Selected text ▸
--- Begin ---

In a gallery full of stormy seas, Alpine passes (with the occasional mountain goat), fast-moving streams and huge skies, two more unfamiliar geographies are on view. We may suspect that Switzerland is home to more than centuries of worthy stability and the cuckoo clock, and Norway, after centuries of occupation by her neighbours, more than Nordic commonsense, Northern Lights and all that oil; but hands up whoever can name the outstanding 19th-century painters of Alpine and fjord landscapes that inhabit the museums of Oslo and Wintherthur?
Johann Christian Dahl probably does just make it, but Johann Gottfried Steffan? Peder Balke? Francois Diday? Adam-Wolfgang Toppfer? Knud Baade? Even the most substantial of all, Alexandre Calame? They're all here making their presence known, mostly for the first time in London.

--- End ---

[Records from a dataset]
--- Begin ---

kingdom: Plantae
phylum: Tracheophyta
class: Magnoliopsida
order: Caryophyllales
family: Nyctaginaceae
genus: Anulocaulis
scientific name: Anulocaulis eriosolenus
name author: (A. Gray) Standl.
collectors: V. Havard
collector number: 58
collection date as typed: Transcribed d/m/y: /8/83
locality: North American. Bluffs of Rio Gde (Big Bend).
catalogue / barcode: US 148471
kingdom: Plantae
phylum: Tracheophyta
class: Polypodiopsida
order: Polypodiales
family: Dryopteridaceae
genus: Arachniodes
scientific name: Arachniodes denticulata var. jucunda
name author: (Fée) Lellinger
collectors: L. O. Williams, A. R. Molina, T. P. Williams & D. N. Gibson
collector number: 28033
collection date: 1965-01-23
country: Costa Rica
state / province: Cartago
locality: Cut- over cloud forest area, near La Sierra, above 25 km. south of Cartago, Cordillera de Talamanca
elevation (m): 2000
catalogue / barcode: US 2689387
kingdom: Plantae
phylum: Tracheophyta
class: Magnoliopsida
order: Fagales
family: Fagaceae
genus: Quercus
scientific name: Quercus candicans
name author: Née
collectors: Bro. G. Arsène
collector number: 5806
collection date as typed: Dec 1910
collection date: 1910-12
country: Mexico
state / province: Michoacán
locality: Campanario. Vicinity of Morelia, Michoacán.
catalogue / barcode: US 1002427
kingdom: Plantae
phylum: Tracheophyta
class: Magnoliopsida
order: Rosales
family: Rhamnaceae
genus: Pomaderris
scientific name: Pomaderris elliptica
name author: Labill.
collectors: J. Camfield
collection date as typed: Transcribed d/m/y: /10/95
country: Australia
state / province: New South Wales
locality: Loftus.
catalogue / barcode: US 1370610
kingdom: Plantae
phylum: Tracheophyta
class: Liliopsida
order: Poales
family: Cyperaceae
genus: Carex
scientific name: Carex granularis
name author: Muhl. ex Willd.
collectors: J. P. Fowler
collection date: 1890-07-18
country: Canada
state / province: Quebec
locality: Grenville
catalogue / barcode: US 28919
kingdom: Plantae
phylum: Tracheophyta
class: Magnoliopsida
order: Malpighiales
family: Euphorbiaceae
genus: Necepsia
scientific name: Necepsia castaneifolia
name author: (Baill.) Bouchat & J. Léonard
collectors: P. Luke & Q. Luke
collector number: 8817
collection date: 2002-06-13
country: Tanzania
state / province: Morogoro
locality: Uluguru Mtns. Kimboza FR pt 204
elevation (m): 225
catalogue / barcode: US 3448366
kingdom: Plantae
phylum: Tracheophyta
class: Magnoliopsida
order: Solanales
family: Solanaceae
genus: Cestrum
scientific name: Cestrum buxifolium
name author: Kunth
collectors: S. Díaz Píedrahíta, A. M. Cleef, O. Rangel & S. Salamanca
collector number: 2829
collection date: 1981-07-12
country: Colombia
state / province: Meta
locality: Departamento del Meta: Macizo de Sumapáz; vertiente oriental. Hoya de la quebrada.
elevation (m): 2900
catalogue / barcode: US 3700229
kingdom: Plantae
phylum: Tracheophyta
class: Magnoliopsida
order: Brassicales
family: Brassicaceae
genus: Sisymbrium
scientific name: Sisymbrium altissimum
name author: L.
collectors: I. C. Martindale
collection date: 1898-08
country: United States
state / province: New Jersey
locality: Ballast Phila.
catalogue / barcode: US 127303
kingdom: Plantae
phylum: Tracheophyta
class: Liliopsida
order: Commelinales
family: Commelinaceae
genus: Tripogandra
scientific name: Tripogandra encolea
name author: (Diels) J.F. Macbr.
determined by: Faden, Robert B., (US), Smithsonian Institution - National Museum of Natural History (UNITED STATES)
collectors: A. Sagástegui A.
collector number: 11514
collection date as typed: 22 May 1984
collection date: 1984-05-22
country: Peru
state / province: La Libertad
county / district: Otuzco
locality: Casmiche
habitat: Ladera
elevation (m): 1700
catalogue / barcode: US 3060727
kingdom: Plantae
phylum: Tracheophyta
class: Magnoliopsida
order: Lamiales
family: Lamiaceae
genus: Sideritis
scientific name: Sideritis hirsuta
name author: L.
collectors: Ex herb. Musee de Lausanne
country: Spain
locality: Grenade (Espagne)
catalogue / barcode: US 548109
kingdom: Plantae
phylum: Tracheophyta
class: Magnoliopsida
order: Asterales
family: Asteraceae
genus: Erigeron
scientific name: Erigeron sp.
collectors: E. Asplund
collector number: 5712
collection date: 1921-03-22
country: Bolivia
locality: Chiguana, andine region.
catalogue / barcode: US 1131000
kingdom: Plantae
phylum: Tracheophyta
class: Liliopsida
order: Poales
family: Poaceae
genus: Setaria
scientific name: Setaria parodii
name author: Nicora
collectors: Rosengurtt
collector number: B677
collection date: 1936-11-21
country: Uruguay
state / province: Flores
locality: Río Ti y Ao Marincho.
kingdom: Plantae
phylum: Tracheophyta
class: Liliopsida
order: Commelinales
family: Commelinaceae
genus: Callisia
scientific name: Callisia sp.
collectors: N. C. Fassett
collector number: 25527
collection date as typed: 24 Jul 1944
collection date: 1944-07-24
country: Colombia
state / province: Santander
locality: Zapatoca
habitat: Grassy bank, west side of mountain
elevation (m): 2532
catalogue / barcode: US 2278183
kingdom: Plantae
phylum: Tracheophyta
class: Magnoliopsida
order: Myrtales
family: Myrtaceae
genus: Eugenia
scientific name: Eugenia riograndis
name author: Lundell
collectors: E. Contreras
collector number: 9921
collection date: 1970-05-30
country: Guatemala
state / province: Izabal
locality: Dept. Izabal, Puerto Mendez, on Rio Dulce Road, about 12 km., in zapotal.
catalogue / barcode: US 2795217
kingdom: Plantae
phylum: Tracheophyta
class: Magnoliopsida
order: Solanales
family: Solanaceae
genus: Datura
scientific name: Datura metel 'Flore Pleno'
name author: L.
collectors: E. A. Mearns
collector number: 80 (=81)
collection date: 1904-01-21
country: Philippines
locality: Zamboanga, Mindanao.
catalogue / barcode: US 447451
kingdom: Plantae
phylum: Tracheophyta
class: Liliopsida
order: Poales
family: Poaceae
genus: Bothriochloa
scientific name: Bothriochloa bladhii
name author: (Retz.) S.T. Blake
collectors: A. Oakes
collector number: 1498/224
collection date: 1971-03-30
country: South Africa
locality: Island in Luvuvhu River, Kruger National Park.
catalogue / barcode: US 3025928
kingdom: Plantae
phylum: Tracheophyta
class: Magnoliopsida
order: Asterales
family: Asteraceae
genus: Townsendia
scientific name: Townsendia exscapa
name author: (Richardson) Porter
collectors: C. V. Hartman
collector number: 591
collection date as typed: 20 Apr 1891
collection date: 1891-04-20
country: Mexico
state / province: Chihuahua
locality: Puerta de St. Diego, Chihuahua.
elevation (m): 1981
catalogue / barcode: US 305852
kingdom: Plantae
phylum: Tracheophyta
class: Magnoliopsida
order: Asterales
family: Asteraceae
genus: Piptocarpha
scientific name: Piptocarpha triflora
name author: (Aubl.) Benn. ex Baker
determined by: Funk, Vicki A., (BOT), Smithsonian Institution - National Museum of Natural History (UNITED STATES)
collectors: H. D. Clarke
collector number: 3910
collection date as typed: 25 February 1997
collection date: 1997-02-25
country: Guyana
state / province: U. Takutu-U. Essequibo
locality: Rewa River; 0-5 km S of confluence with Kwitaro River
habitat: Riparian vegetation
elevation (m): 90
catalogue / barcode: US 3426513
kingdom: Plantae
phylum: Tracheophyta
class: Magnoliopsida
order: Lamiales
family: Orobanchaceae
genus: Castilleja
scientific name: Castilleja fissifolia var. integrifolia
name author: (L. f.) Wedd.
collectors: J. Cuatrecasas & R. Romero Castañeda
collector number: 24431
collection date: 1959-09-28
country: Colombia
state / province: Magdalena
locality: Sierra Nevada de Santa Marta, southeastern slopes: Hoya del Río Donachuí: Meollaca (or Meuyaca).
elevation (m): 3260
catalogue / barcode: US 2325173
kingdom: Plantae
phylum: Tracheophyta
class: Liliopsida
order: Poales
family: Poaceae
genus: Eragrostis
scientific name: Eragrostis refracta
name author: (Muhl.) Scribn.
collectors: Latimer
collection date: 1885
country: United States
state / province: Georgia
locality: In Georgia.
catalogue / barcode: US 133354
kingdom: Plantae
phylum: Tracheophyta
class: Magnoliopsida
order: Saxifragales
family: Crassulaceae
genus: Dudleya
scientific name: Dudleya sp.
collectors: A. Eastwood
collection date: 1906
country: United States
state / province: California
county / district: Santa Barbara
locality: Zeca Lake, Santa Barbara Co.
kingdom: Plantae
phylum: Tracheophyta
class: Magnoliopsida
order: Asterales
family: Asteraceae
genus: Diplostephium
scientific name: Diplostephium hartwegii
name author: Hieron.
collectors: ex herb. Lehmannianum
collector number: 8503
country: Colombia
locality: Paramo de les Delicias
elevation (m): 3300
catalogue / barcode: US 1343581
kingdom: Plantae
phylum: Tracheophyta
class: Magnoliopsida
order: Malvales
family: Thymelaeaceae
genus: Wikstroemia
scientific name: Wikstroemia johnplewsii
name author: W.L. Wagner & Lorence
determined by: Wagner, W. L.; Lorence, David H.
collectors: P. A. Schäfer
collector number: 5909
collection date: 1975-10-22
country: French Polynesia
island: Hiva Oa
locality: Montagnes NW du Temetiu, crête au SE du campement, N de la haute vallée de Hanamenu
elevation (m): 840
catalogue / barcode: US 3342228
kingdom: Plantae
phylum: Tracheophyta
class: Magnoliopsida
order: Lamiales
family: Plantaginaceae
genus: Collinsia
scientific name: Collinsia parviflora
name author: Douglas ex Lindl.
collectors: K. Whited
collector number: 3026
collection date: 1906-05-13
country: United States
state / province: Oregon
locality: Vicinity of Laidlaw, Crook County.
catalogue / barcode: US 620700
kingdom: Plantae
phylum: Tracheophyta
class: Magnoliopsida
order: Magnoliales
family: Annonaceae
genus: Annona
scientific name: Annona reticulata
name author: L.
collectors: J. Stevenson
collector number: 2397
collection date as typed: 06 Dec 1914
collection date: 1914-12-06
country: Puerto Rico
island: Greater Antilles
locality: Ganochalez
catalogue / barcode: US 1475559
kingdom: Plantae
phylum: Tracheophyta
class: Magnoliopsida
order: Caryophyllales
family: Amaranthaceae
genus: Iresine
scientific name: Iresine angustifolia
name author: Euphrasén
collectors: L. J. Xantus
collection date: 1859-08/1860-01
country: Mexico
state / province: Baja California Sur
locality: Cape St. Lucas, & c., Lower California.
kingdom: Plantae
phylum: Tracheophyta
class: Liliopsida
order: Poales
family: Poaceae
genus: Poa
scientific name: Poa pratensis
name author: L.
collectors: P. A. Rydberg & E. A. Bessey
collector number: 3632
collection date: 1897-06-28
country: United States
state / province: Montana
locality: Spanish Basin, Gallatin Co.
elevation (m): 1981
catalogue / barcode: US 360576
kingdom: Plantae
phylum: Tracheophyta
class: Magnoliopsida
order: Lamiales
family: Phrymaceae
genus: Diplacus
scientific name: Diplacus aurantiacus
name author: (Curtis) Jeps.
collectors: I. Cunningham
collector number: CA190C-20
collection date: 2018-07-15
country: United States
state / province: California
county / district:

--- End ---

Written request A ▸ In the review of Swiss and Norwegian landscape painting, which painter is described as the most substantial of all?
Written request B ▸ Resume the review of Swiss and Norwegian landscape painting, picking up right after its final sentence.

Exercise output A ▸ Alexandre Calame.

Exercise output B ▸
In this selection from the specialist collection of New York-based Norwegian-American lawyer Asbjorn Lunde, we are shown a romantically inclined, occasionally picturesque and often sublime response to land and seascape. A familiar 19th-century point of view is here brushed in by almost completely unfamiliar artists. Jean Jacques Rousseau’s 18th-century rhapsodic commentary on nature is a philosophic bedrock: “Imagine the variety, the grandeur, the beauty of a thousand stunning vistas; the pleasure of seeing all around you… an altogether different nature, and finding oneself in a new world.”
The combination of Switzerland and Norway throws up surprising similarities in spite of contradictory geographies. Yes, Switzerland is landlocked but awash with lakes and rivers - Lake Lucerne is here a star, Calame admiring its blue, green and turquoise waters from its coastal cliffs (main picture above: Cliffs of Seelisberg, Lake Lucerne, c 1861) - and Norway provides as much coastline as glacier and mountain pass.


A rediscovery is Peder Balke, a Norwegian born into rural poverty who achieved a peripatetic career. Balke studied in Oslo, Stockholm and Dresden, walked the Norwegian landscape, received a royal commission in Paris and eventually painted for himself in relative but prosperous obscurity. His brilliantly wilful seascapes in tones of black, white and grey are sombre in mood, intimately grand and beguilingly lively in execution.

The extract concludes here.